I nuovi piani di emergenza

TRATTAMENTO DEI RIFIUTI: PIANI DI EMERGENZA INTERNI ED ESTERNI
TRATTAMENTO RIFIUTI: NUOVI PIANI DI EMERGENZA

La legge 01 dicembre 2018, n. 132, ha apportato modifiche e convertito in legge il decreto-legge 4 ottobre 2018, n. 113, introducendo così l’obbligo di elaborare un piano di emergenza per gli impianti di trattamento dei rifiuti, assolutamente a prescindere dalle caratteristiche o dimensione degli impianti. L’obbligo è posto in capo ai Gestori di tutti gli impianti di lavorazione e stoccaggio dei rifiuti.

L’art.26-bis della legge introduce un piano di emergenza interna e uno di emergenza esterna.

A chi è rivolto?

La necessità di adottare un provvedimento circa il trattamento dei rifiuti e l’elaborazione di un piano di emergenza, nasce in seguito ai considerevoli e numerosi incidenti che si sono verificati negli ultimi mesi all’interno degli impianti di lavorazione e stoccaggio dei rifiuti.

L’obbligo riguarda tutti gli impianti, vecchi e nuovi. Tuttavia, i Gestori degli impianti di stoccaggio e di lavorazione dei rifiuti esistenti hanno tempo fino al 4 marzo 2019 per predisporre il piano di emergenza.

Piano di emergenza interno

I Gestori di impianti di stoccaggio e di lavorazione dei rifiuti, esistenti o di nuova costruzione, hanno l’obbligo di predisporre un piano di emergenza interna allo scopo di:

  • Esaminare e circoscrivere gli incidenti in modo da ridimensionare gli effetti e limitare i danni per la salute umana, l’ambiente e i beni;
  • Mettere in atto tutte le misure di prevenzione e protezione necessarie per proteggere sia la salute umana e sia l’ambiente dagli effetti negativi di incidenti rilevanti;
  • Informare in maniera adeguata tutti i lavoratori, i servizi di emergenza e le autorità locali competenti;
  • Provvedere alla rimessa in vigore e alla bonifica dell’ambiente in seguito ad un incidente rilevante.

Aggiornamento

Il piano di emergenza interna va riesaminato, sperimentato e, se necessario, aggiornato dal Gestore dell’impianto ad intervalli appropriati e non superiori a tre anni. L’aggiornamento del piano di emergenza deve essere effettuato previa consultazione del personale che lavora nell’impianto.

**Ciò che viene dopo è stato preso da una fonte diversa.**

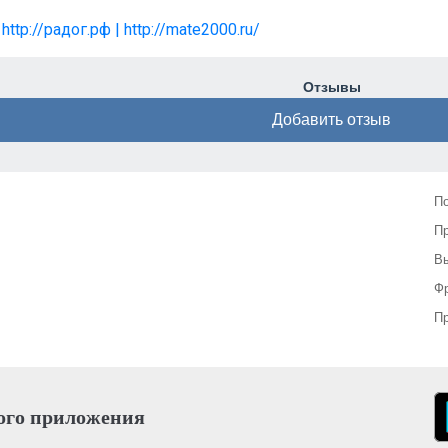
| http://радог.рф | http://mate2000.ru/
Отзывы
Добавить отзыв
П
П
Вы
Фр
Пр
ого приложения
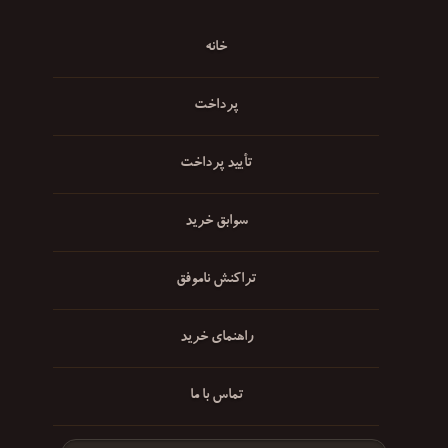
خانه
پرداخت
تأیید پرداخت
سوابق خرید
تراکنش ناموفق
راهنمای خرید
تماس با ما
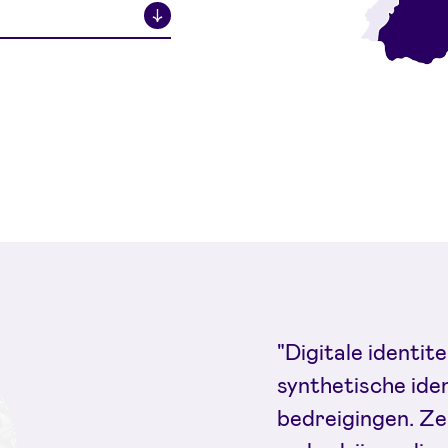
↓
"Digitale identi
synthetische iden
bedreigingen. Ze 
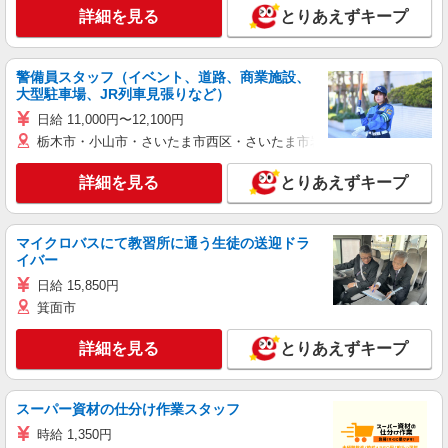
詳細を見る
とりあえずキープ
警備員スタッフ（イベント、道路、商業施設、
大型駐車場、JR列車見張りなど）
日給 11,000円〜12,100円
栃木市・小山市・さいたま市西区・さいたま市岩槻区・久喜市・蓮田
詳細を見る
とりあえずキープ
マイクロバスにて教習所に通う生徒の送迎ドラ
イバー
日給 15,850円
箕面市
詳細を見る
とりあえずキープ
スーパー資材の仕分け作業スタッフ
時給 1,350円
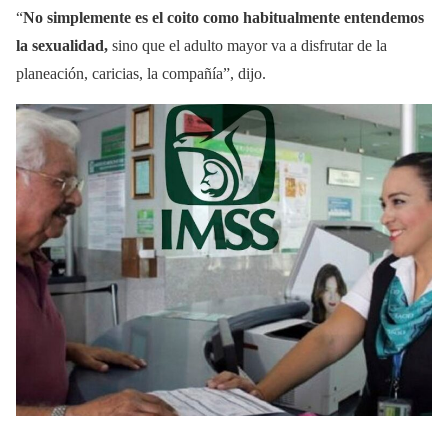
“
No simplemente es el coito como habitualmente entendemos
la sexualidad,
sino que el adulto mayor va a disfrutar de la
planeación, caricias, la compañía”, dijo.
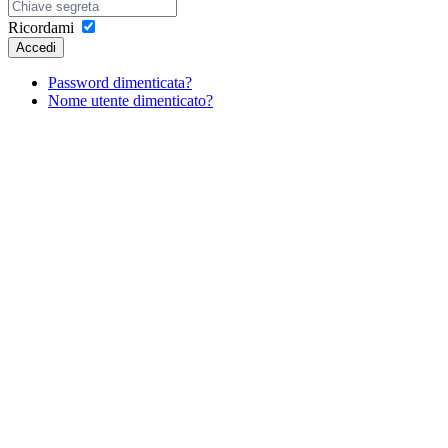
Ricordami
Accedi
Password dimenticata?
Nome utente dimenticato?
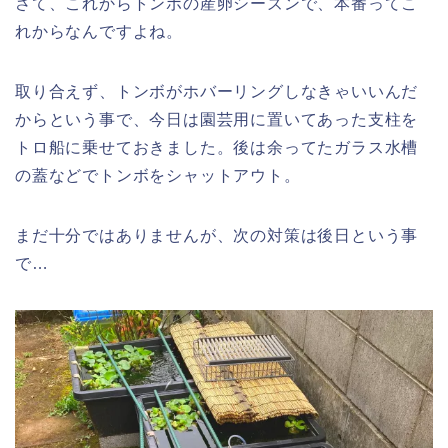
さて、これからトンボの産卵シーズンで、本番ってこ
れからなんですよね。
取り合えず、トンボがホバーリングしなきゃいいんだ
からという事で、今日は園芸用に置いてあった支柱を
トロ船に乗せておきました。後は余ってたガラス水槽
の蓋などでトンボをシャットアウト。
まだ十分ではありませんが、次の対策は後日という事
で…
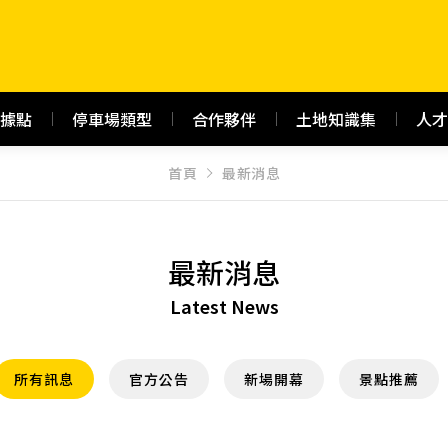
據點
停車場類型
合作夥伴
土地知識集
人才
首頁
最新消息
最新消息
Latest News
所有訊息
官方公告
新場開幕
景點推薦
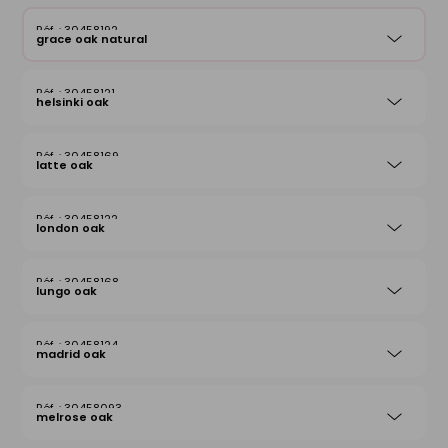
30458192
grace oak natural
30458121
helsinki oak
30458169
latte oak
30458122
london oak
30458168
lungo oak
30458124
madrid oak
30458093
melrose oak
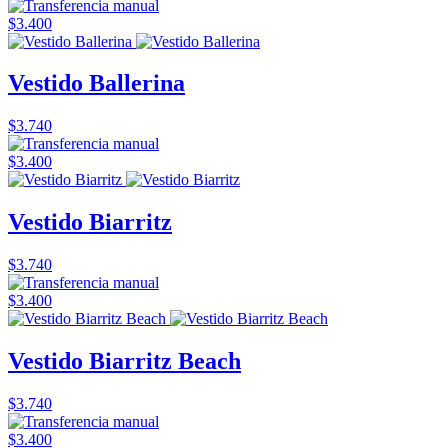
$3.400
Vestido Ballerina
$3.740
$3.400
Vestido Biarritz
$3.740
$3.400
Vestido Biarritz Beach
$3.740
$3.400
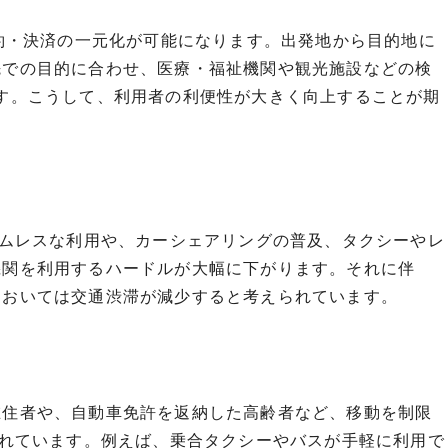
予約・決済の一元化が可能になります。出発地から目的地に
先での目的に合わせ、医療・福祉機関や観光施設などの検
す。こうして、利用者の利便性が大きく向上することが期
ームレスな利用や、カーシェアリングの普及、タクシーやレ
機関を利用するハードルが大幅に下がります。それに伴
においては交通渋滞が減少すると考えられています。
在住者や、自動車免許を返納した高齢者など、移動を制限
されています。例えば、乗合タクシーやバスが手軽に利用で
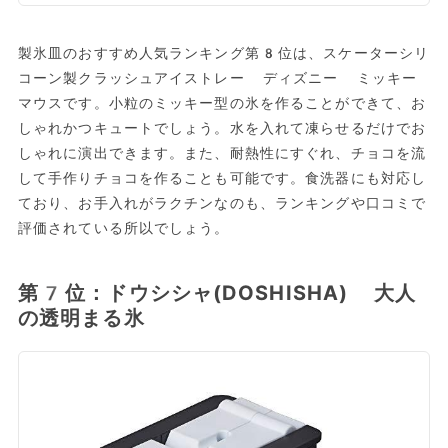
製氷皿のおすすめ人気ランキング第8位は、スケーターシリ
コーン製クラッシュアイストレー ディズニー ミッキー
マウスです。小粒のミッキー型の氷を作ることができて、お
しゃれかつキュートでしょう。水を入れて凍らせるだけでお
しゃれに演出できます。また、耐熱性にすぐれ、チョコを流
して手作りチョコを作ることも可能です。食洗器にも対応し
ており、お手入れがラクチンなのも、ランキングや口コミで
評価されている所以でしょう。
第7位：ドウシシャ(DOSHISHA) 大人
の透明まる氷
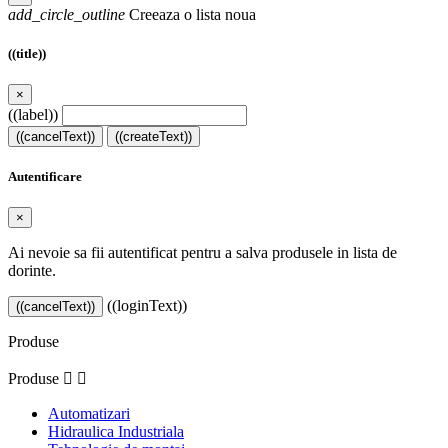
add_circle_outline
Creeaza o lista noua
((title))
×
((label))
((cancelText))
((createText))
Autentificare
×
Ai nevoie sa fii autentificat pentru a salva produsele in lista de
dorinte.
((loginText))
((cancelText))
Produse
Produse


Automatizari
Hidraulica Industriala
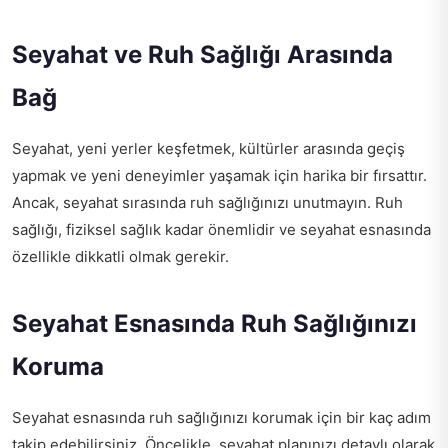
Seyahat ve Ruh Sağlığı Arasında
Bağ
Seyahat, yeni yerler keşfetmek, kültürler arasında geçiş
yapmak ve yeni deneyimler yaşamak için harika bir fırsattır.
Ancak, seyahat sırasında ruh sağlığınızı unutmayın. Ruh
sağlığı, fiziksel sağlık kadar önemlidir ve seyahat esnasında
özellikle dikkatli olmak gerekir.
Seyahat Esnasında Ruh Sağlığınızı
Koruma
Seyahat esnasında ruh sağlığınızı korumak için bir kaç adım
takip edebilirsiniz. Öncelikle, seyahat planınızı detaylı olarak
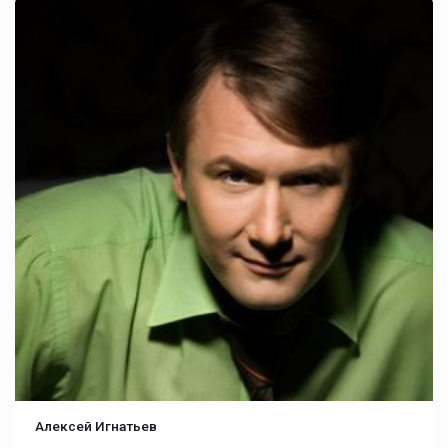
Алексей Игнатьев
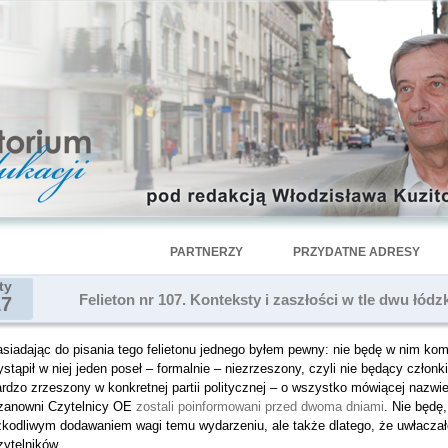
PARTNERZY
PRZYDATNE ADRESY
ty
Felieton nr 107. Konteksty i zaszłości w tle dwu łód
17
siadając do pisania tego felietonu jednego byłem pewny: nie będę w nim kom
stąpił w niej jeden poseł – formalnie – niezrzeszony, czyli nie będący czło
rdzo zrzeszony w konkretnej partii politycznej – o wszystko mówiącej nazwie 
zanowni Czytelnicy OE
zostali poinformowani przed dwoma dniami
. Nie będę,
kodliwym dodawaniem wagi temu wydarzeniu, ale także dlatego, że uwłaczałob
zytelników.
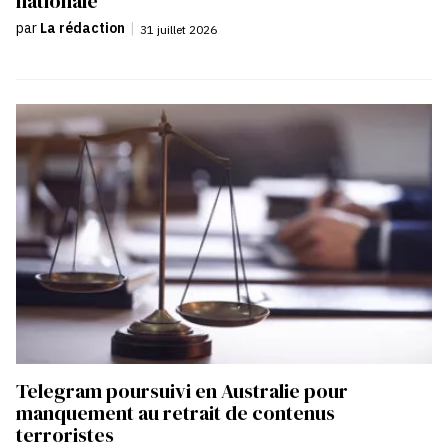
nationale
par
La rédaction
|
31 juillet 2026
Telegram poursuivi en Australie pour
manquement au retrait de contenus
terroristes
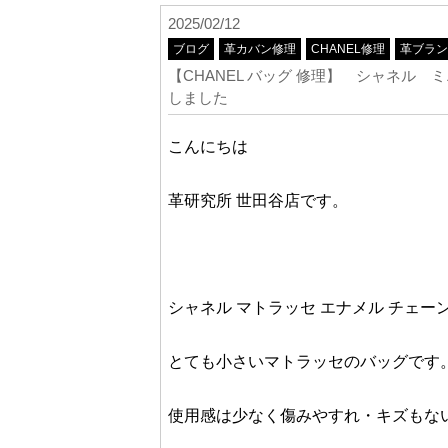
2025/02/12
ブログ
革カバン修理
CHANEL修理
革ブラン
【CHANEL バッグ 修理】 シャネル
しました
こんにちは
革研究所 世田谷店です。
シャネル マトラッセ エナメル チェ
とても小さいマトラッセのバッグです
使用感は少なく傷みやすれ・キズもな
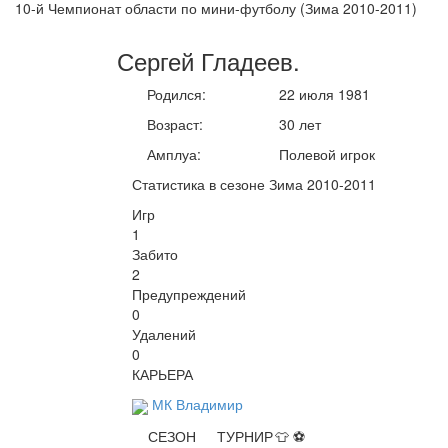
10-й Чемпионат области по мини-футболу (Зима 2010-2011)
Сергей
Гладеев
.
Родился:
22 июля 1981
Возраст:
30 лет
Амплуа:
Полевой игрок
Статистика в сезоне Зима 2010-2011
Игр
1
Забито
2
Предупреждений
0
Удалений
0
КАРЬЕРА
МК Владимир
СЕЗОН
ТУРНИР
👕
⚽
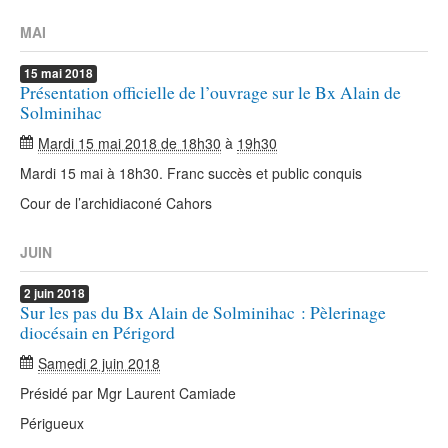
MAI
15
mai
2018
Présentation officielle de l’ouvrage sur le Bx Alain de
Solminihac
Mardi 15 mai 2018 de 18h30
à
19h30
Mardi 15 mai à 18h30. Franc succès et public conquis
Cour de l’archidiaconé Cahors
JUIN
2
juin
2018
Sur les pas du Bx Alain de Solminihac : Pèlerinage
diocésain en Périgord
Samedi 2 juin 2018
Présidé par Mgr Laurent Camiade
Périgueux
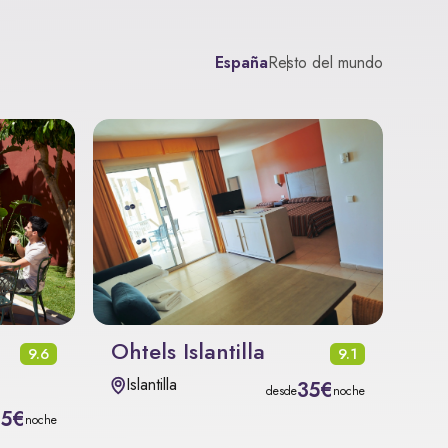
España
Resto del mundo
Ohtels Islantilla
9.6
9.1
Islantilla
35€
desde
noche
15€
noche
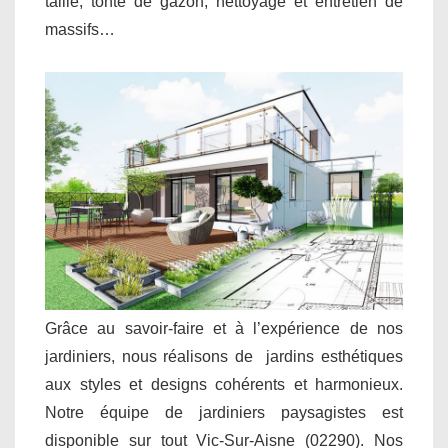
taille, tonte de gazon, nettoyage et entretien de
massifs…
Grâce au savoir-faire et à l’expérience de nos
jardiniers, nous réalisons de jardins esthétiques
aux styles et designs cohérents et harmonieux.
Notre équipe de jardiniers paysagistes est
disponible sur tout Vic-Sur-Aisne (02290). Nos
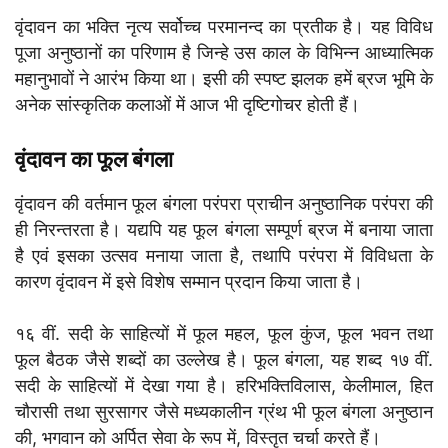
वृंदावन का भक्ति नृत्य सर्वोच्च परमानन्द का प्रतीक है। यह विविध
पूजा अनुष्ठानों का परिणाम है जिन्हे उस काल के विभिन्न आध्यात्मिक
महानुभावों ने आरंभ किया था। इसी की स्पष्ट झलक हमें ब्रज भूमि के
अनेक सांस्कृतिक कलाओं में आज भी दृष्टिगोचर होती हैं।
वृंदावन का फूल बंगला
वृंदावन की वर्तमान फूल बंगला परंपरा प्राचीन अनुष्ठानिक परंपरा की
ही निरन्तरता है। यद्यपि यह फूल बंगला सम्पूर्ण ब्रज में बनाया जाता
है एवं इसका उत्सव मनाया जाता है, तथापि परंपरा में विविधता के
कारण वृंदावन में इसे विशेष सम्मान प्रदान किया जाता है।
१६ वीं. सदी के साहित्यों में फूल महल, फूल कुंज, फूल भवन तथा
फूल बैठक जैसे शब्दों का उल्लेख है। फूल बंगला, यह शब्द १७ वीं.
सदी के साहित्यों में देखा गया है। हरिभक्तिविलास, केलीमाल, हित
चौरासी तथा सुरसागर जैसे मध्यकालीन ग्रंथ भी फूल बंगला अनुष्ठान
की, भगवान को अर्पित सेवा के रूप में, विस्तृत चर्चा करते हैं।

Piano di emergenza esterna

Il provvedimento prevede che anche il Prefetto elabori un piano di emergenza esterna al fine di limitare i danni a causa dei potenziali incidenti.

In questo caso il Gestore deve trasmettere al Prefetto competente tutte le informazioni necessarie per poter elaborare il piano di emergenza esterna.

Il piano di emergenza esterna ha lo scopo di mettere in atto tutte le misure necessarie per proteggere la salute umana e l’ambiente dalle conseguenze negative di un incidente rilevante, mediante la cooperazione consolidata con l’organizzazione di protezione civile negli interventi di soccorso.

Infine, esso non ha lo scopo di informare i lavoratori ma la popolazione.

Aggiornamento

Il piano di emergenza esterno va riesaminato, sperimentato e aggiornato, previa consultazione della popolazione, ad intervalli appropriati non superiori a tre anni.